Ce n’est pas le cas pour l’affaire Bygmalion, vaste système de fausses factures ayant permis à l’UMP un dépassement de plafonds des financements de campagne de Nicolas Sarkozy, pour un montant de près de 20 millions d’euros. L’audition de l’ancien Président aura pour but de déterminer s’il était au fait d’un tel stratagème, point que les enquêtes précédentes n’ont toujours pas réussi à mettre en lumière. Pour le reste, des éclaircissements sont toujours en attente pour les accusations de financement de sa campagne de 2007 par le régime de Kadhafi ou les affaires des sondages de l’Élysée (enquête en cours).
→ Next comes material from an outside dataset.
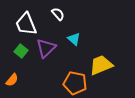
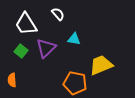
white trapezoid: rotated 10 degrees counterclockwise
cyan triangle: rotated 32 degrees counterclockwise
orange semicircle: rotated 136 degrees clockwise
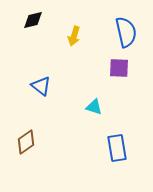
Nicolas Sarkozy a soit bénéficié d’un non-lieu, soit d’une audition en tant que témoin assisté – statut à mi-chemin entre celui de témoin et la mise en examen – pour le reste des affaires où il était cité (Karachi, Bettencourt, voyages privés en jet en marge de l’affaire Air Cocaine, affaire Tapie).

Les affaires des autres candidats

Rappelons qu’en 2004 le favori annoncé de ces primaires, Alain Juppé, avait été condamné à 18 mois de prison avec sursis pour une affaire d’emplois fictifs entre 1983 et 1997. L’ancien Premier ministre de Jacques Chirac avait pourtant annoncé qu’un tel jugement entraînerait son départ de la vie politique – mais l’oubli a fait son chemin au sein des médias, de l’opinion publique et parfois même de la justice française.

Si le reste des prétendants à la présidence des Républicains s’est unanimement targué de n’avoir jamais été mis en examen – à l’exception de Jean-François Copé, blanchi, mais abondamment cité dans l’affaire Bygmalion-, des éléments à charge subsistent encore pour chacun d’entre eux. Seule différence avec les élus cités précédemment, les suivants n’ont pas – ou pas encore – fait l’objet d’une enquête judiciaire pour les éléments cités.

C’est le cas avec les nombreux voyages privés de François Fillon effectués avec des jets de l’État, ou encore, plus sensible, ses vacances aux frais de l’État égyptien, sous Moubarak. Concernant Bruno Le Maire, une enquête de Médiapart avait révélé en 2013 l’embauche discrète par ce dernier de sa propre femme en tant que collaboratrice à plein temps, de 2007 à 2013, alors que celle-ci déclarait dans la presse être mère au foyer. Concernant Nathalie Kosciusko-Morizet, sa nomination comme secrétaire d’État à l’Économie numérique en 2009 avait laissé planer le soupçon d’un possible conflit d’intérêts, son frère Pierre étant le fondateur du site Priceminister, revendu au groupe japonais Rakuten en 2014 pour 200 millions d’euros.

Le candidat et président du Parti chrétien-démocrate, Jean-Frédéric Poisson, est quant à lui particulièrement discret et précautionneux sur ses affaires professionnelles. Difficile, par exemple, de trouver le nom de la société de « conseil aux entreprises » qui lui a rapporté 52.000 euros en 2013, selon le site du Monde. Il en masque d’ailleurs le nom complet sur sa déclaration d’intérêt en 2014. Ses deux visites au Président syrien Bachar el-Assad avaient également soulevé la polémique en 2014 et en 2015, ce dernier déclarant au sujet du dictateur syrien : « Entre l’image de boucher et celui que j’ai rencontré, on ne doit pas parler du même homme ».